7. Scaramouche – Scaramuccia (Italian), or Scaramouche (French) ("skirmish") was a reinvention of the character by Tiberio Fiorilli. He is more of a man of action than he is a braggart and is clever, brave, and quick-witted rather than ignorant, cowardly, and foolish. He is also a good singer and musician and is usually depicted with a lute or guitar. Although quite a heartbreaker, he is usually indirectly or unobtrusively helpful to the innamorati.
- In the Punch and Judy shows, Scaramouche is depicted as a puppet with a detachable head or an extendable neck. The former is for il Capitano's incarnation, who seeks to fight all the other characters and the latter is for a singing puppet.
- Cyrano de Bergerac, a play by Edmond Rostand, is the most popular variant on Scaramouche. It portrays the historical figure as a violent, easily angered braggart who is sensitive about slurs on his considerable courage, his rural Gascon heritage, or his ugly face (which is identical to the features of the Scaramouche mask). He nobly helps his friend, a handsome but naïve and foolish youth, woo Roxane whom they both love.
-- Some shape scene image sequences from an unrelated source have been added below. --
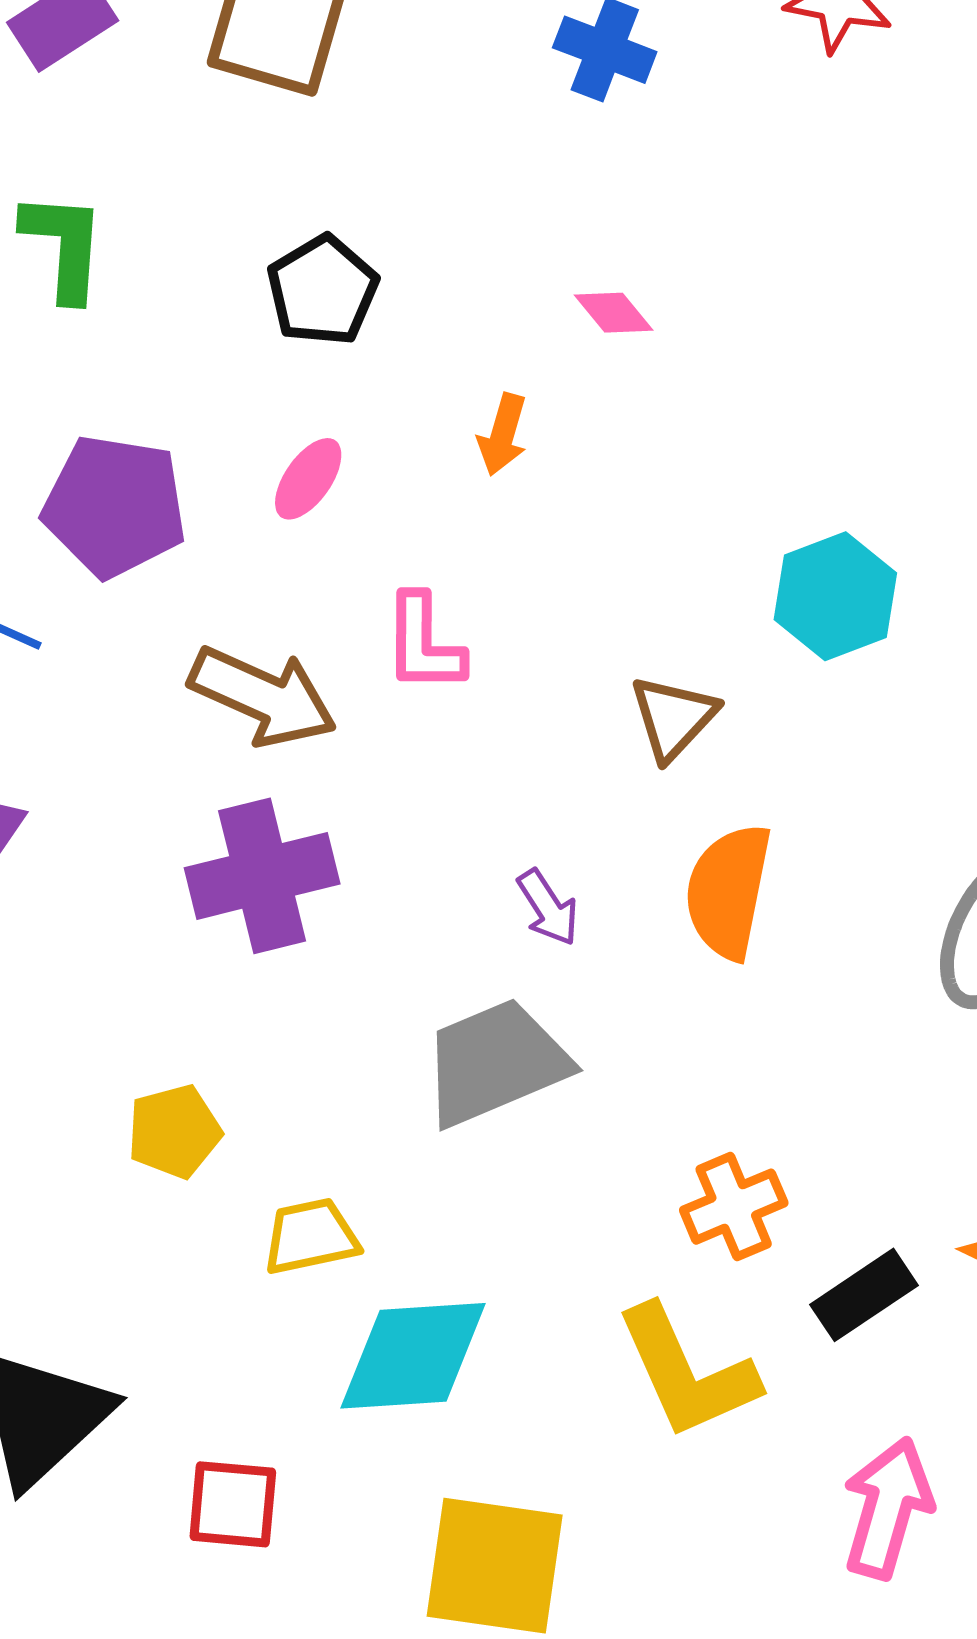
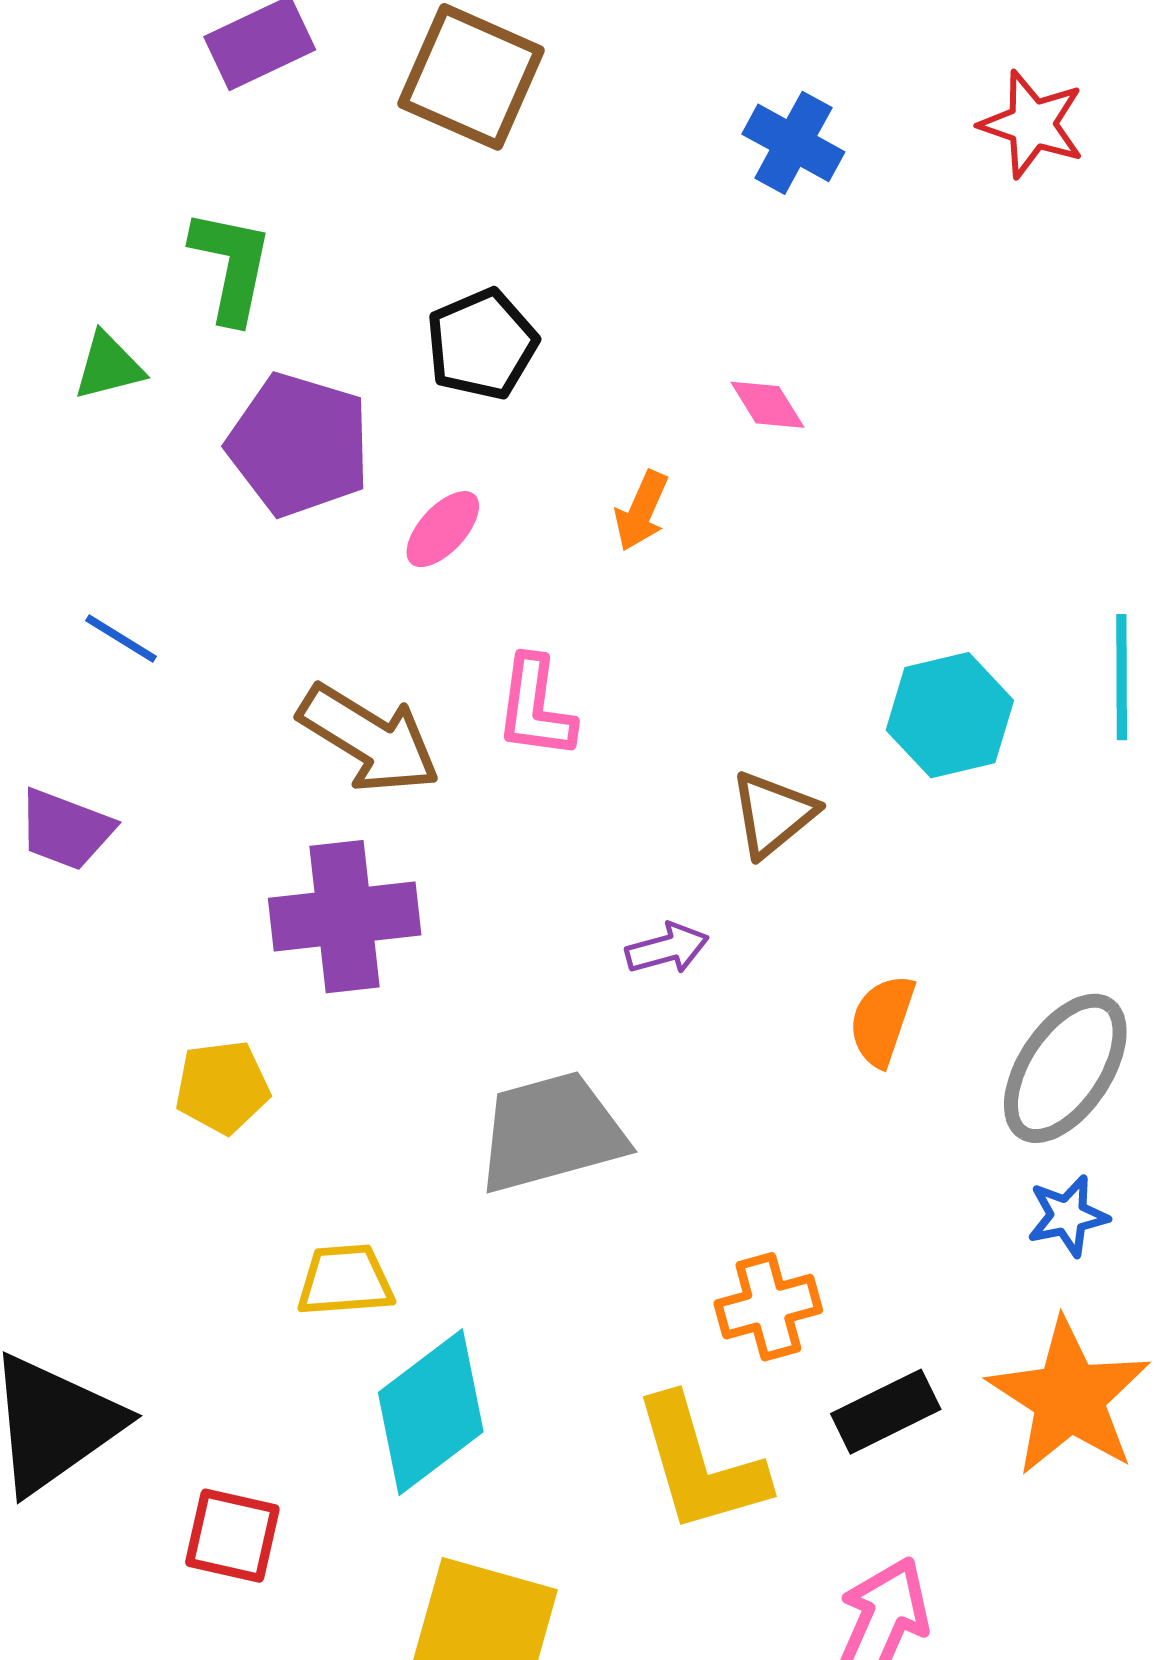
purple pentagon: (115, 506) -> (299, 445), moved
orange semicircle: (728, 891) -> (882, 1020), moved, size x0.7
purple arrow: (548, 908) -> (667, 948), moved, turned -80
yellow pentagon: (174, 1131) -> (222, 1087), moved
cyan diamond: (413, 1356) -> (431, 1412), turned -41

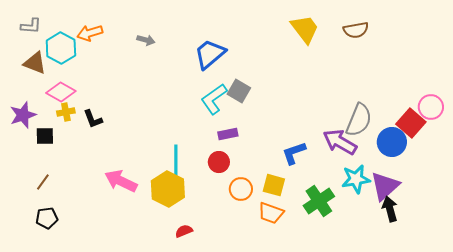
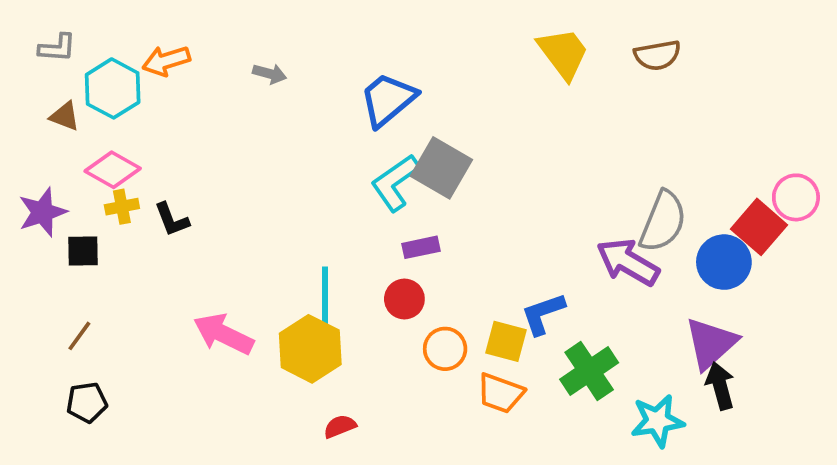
brown triangle: (35, 63) -> (65, 116), size x0.7
gray square: (239, 91) -> (441, 168), size x1.4
blue L-shape: (294, 153) -> (543, 314), moved
cyan star: (356, 179) -> (657, 421), moved

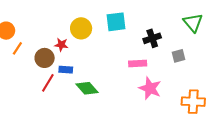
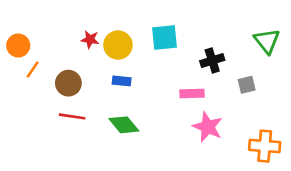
red star: (61, 45) -> (90, 39), moved
blue rectangle: (66, 70) -> (122, 81), moved
red line: (48, 83) -> (72, 116), turned 66

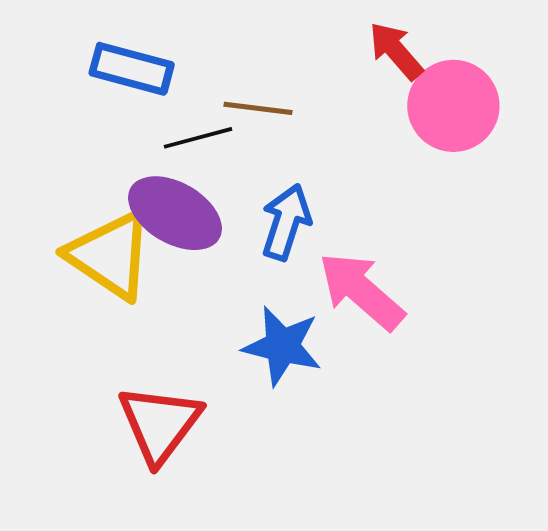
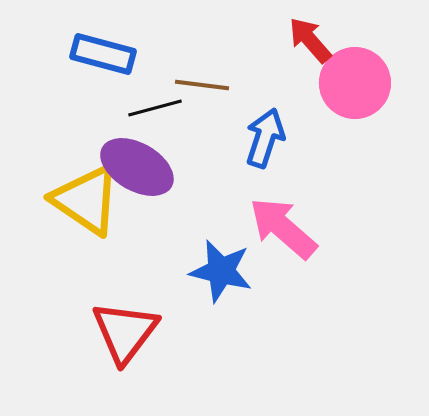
blue arrow: (286, 222) -> (265, 138), moved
- An unnamed soldier in a short play by Miguel de Cervantes called The Vigilant Sentinel matched this character to the letter. In the play he waits, bespectacled and wearing ragged clothes, desperately trying to frighten away any rival suitors from the house of the girl he wishes to marry.
- Baron Munchausen is another take on Scaramouche. He is usually depicted as an elderly man in an anachronistic 18th-century uniform, powdered wig with queue, a beak-like and prominent nose, curling mustaches and a goatee beard, and glasses. He uses his wits, his amazing luck and superhuman skills, and his gift of blather and blarney to defeat his enemies. He is also unusual in that he is handicapped by infirmities but is superhuman when he compensates for them. Without his glasses, he is blind as a bat; with them, he can see clearer and farther than a man with perfect vision. He has a lame leg, but when he carries his cane, he is capable of running faster and jumping higher and farther than an athlete.

8. Fanfarone – pretends to be Spanish, but is just a Zanni.